For every entry below, give it back exactly and leave out any image.

+++

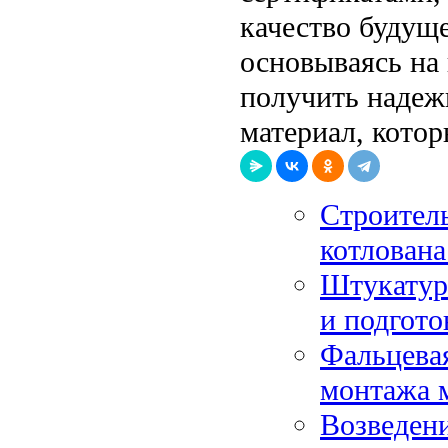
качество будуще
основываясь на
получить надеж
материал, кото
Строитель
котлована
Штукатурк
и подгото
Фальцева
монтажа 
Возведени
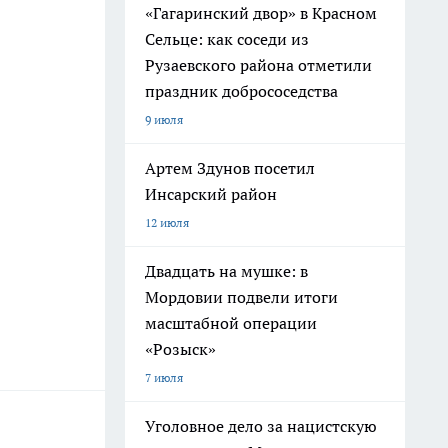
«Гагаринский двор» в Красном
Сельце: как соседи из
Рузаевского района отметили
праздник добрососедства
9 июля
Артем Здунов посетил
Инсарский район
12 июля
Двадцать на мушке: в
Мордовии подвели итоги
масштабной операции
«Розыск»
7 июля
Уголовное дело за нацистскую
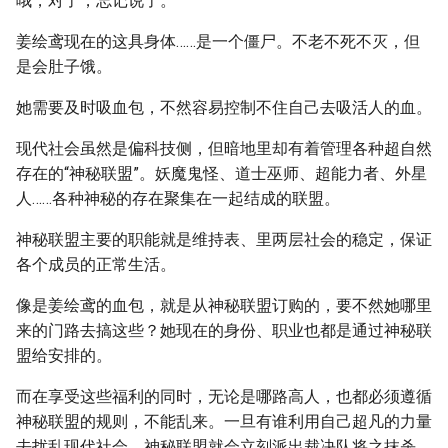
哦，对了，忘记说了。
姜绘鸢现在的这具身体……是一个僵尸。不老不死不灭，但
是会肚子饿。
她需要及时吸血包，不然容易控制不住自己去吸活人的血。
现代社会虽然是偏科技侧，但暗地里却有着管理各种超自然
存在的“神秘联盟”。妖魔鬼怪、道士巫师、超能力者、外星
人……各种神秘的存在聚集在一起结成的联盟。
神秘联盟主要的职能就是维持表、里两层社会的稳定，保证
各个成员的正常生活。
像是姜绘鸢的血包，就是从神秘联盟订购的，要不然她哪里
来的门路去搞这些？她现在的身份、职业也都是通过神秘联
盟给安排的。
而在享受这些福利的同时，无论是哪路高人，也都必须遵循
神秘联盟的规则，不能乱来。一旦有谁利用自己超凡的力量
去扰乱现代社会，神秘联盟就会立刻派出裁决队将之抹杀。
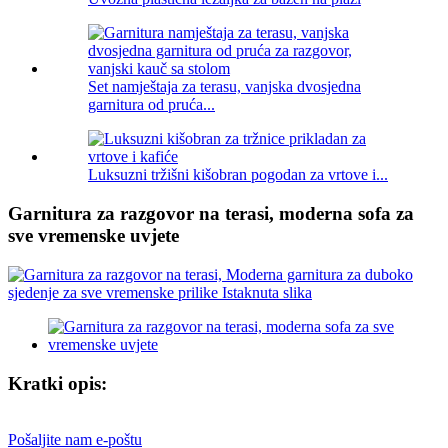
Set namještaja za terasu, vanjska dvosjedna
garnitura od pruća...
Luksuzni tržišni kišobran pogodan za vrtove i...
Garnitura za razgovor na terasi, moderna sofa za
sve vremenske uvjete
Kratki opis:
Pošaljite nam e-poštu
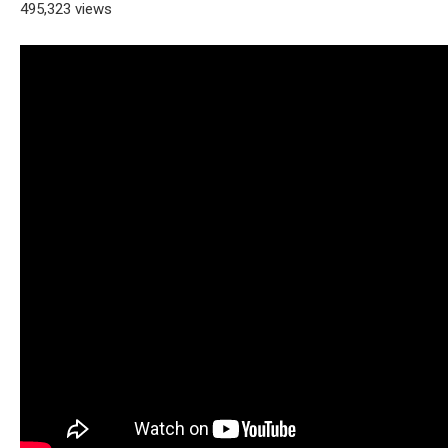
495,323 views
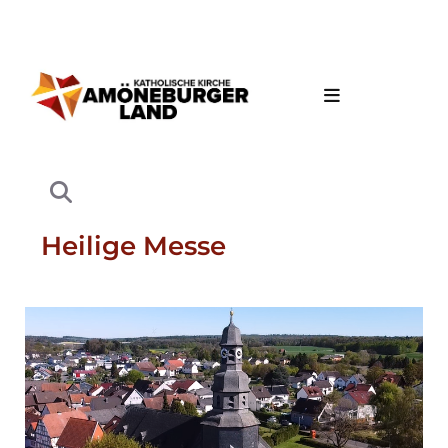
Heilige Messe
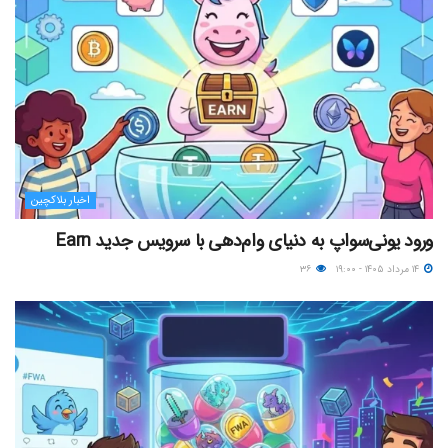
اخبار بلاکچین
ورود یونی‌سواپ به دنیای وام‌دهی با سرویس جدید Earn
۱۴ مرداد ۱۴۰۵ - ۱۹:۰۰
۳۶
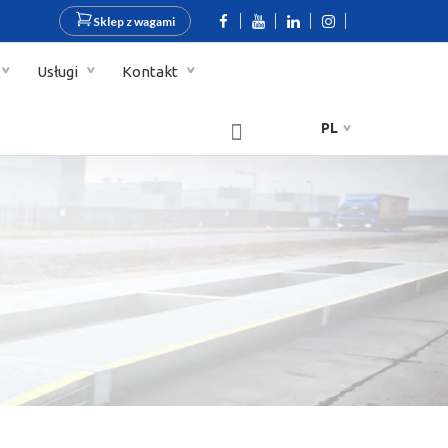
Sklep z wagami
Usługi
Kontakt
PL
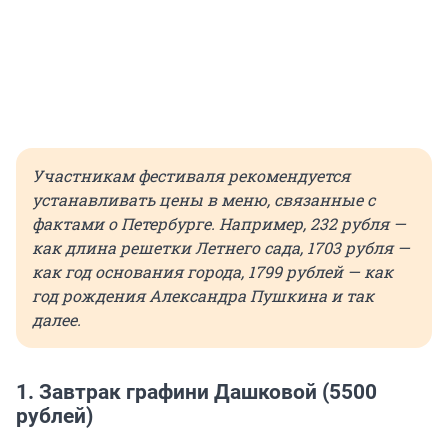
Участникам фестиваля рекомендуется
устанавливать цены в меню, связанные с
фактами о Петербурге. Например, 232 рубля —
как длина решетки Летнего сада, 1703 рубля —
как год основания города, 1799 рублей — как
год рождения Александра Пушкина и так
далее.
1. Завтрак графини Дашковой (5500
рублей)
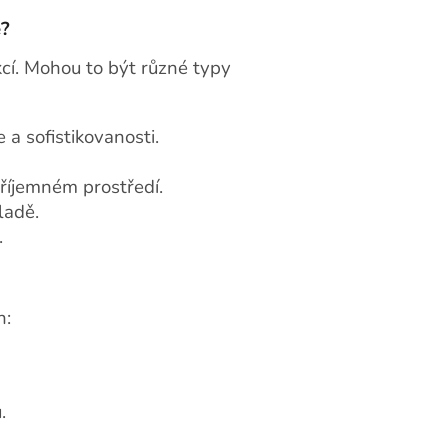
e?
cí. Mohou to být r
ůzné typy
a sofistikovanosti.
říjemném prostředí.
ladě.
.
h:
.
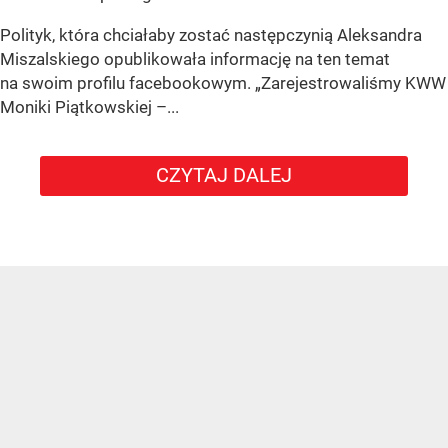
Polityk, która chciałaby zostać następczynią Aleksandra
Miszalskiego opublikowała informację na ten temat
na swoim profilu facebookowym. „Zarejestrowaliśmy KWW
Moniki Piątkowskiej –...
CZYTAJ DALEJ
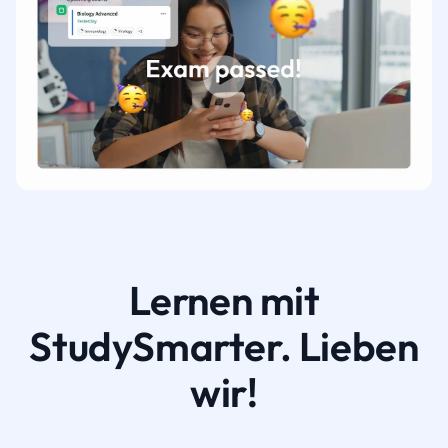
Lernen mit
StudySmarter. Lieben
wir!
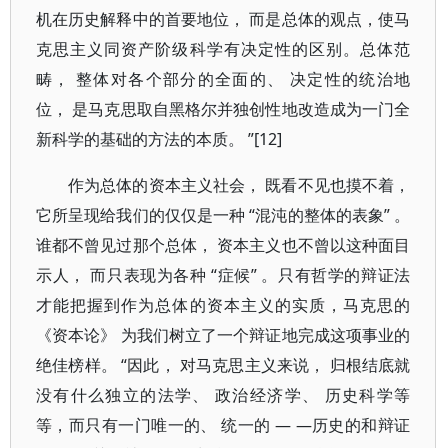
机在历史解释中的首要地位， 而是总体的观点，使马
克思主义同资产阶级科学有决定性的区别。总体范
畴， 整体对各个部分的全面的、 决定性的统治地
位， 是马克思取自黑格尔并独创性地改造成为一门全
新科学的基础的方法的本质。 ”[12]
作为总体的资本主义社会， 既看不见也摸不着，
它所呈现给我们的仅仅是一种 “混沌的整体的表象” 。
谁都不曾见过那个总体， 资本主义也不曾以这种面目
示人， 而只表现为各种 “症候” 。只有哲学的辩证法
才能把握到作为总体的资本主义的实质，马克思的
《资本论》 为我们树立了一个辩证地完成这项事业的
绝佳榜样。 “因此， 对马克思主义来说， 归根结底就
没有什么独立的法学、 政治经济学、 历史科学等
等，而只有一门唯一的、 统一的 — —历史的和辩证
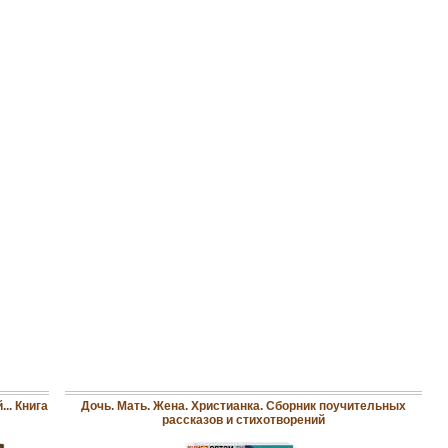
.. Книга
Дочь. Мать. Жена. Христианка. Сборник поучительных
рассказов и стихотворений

+++

> _The answer_:
качество будуще
основываясь на
получить надеж
материал, кото
Строитель
котлована
Штукатурк
и подгото
Фальцева
монтажа 
Возведени
«Гагаринский двор» в Красном
Сельце: как соседи из
Рузаевского района отметили
праздник добрососедства
9 июля
Артем Здунов посетил
Инсарский район
12 июля
Двадцать на мушке: в
Мордовии подвели итоги
масштабной операции
«Розыск»
7 июля
Уголовное дело за нацистскую
哦，对了，忘记说了。
姜绘鸢现在的这具身体……是一个僵尸。不老不死不灭，但
是会肚子饿。
她需要及时吸血包，不然容易控制不住自己去吸活人的血。
现代社会虽然是偏科技侧，但暗地里却有着管理各种超自然
存在的“神秘联盟”。妖魔鬼怪、道士巫师、超能力者、外星
人……各种神秘的存在聚集在一起结成的联盟。
神秘联盟主要的职能就是维持表、里两层社会的稳定，保证
各个成员的正常生活。
像是姜绘鸢的血包，就是从神秘联盟订购的，要不然她哪里
来的门路去搞这些？她现在的身份、职业也都是通过神秘联
盟给安排的。
而在享受这些福利的同时，无论是哪路高人，也都必须遵循
神秘联盟的规则，不能乱来。一旦有谁利用自己超凡的力量
去扰乱现代社会，神秘联盟就会立刻派出裁决队将之抹杀。
Set namještaja za terasu, vanjska dvosjedna
garnitura od pruća...
Luksuzni tržišni kišobran pogodan za vrtove i...
Garnitura za razgovor na terasi, moderna sofa za
sve vremenske uvjete
Kratki opis:
Pošaljite nam e-poštu
495,323 views
Heilige Messe
اخبار بلاکچین
ورود یونی‌سواپ به دنیای وام‌دهی با سرویس جدید Earn
۱۴ مرداد ۱۴۰۵ - ۱۹:۰۰
۳۶
Sklep z wagami
Usługi
Kontakt
PL
Участникам фестиваля рекомендуется
устанавливать цены в меню, связанные с
фактами о Петербурге. Например, 232 рубля —
как длина решетки Летнего сада, 1703 рубля —
как год основания города, 1799 рублей — как
год рождения Александра Пушкина и так
далее.
1. Завтрак графини Дашковой (5500
рублей)
e?
cí. Mohou to být r
ůzné typy
a sofistikovanosti.
říjemném prostředí.
ladě.
.
h:
.
Polityk, która chciałaby zostać następczynią Aleksandra
Miszalskiego opublikowała informację na ten temat
na swoim profilu facebookowym. „Zarejestrowaliśmy KWW
Moniki Piątkowskiej –...
CZYTAJ DALEJ
Lernen mit
StudySmarter. Lieben
wir!
机在历史解释中的首要地位， 而是总体的观点，使马
克思主义同资产阶级科学有决定性的区别。总体范
畴， 整体对各个部分的全面的、 决定性的统治地
位， 是马克思取自黑格尔并独创性地改造成为一门全
新科学的基础的方法的本质。 ”[12]
作为总体的资本主义社会， 既看不见也摸不着，
它所呈现给我们的仅仅是一种 “混沌的整体的表象” 。
谁都不曾见过那个总体， 资本主义也不曾以这种面目
示人， 而只表现为各种 “症候” 。只有哲学的辩证法
才能把握到作为总体的资本主义的实质，马克思的
《资本论》 为我们树立了一个辩证地完成这项事业的
绝佳榜样。 “因此， 对马克思主义来说， 归根结底就
没有什么独立的法学、 政治经济学、 历史科学等
等，而只有一门唯一的、 统一的 — —历史的和辩证
.. Книга
Дочь. Мать. Жена. Христианка. Сборник поучительных
рассказов и стихотворений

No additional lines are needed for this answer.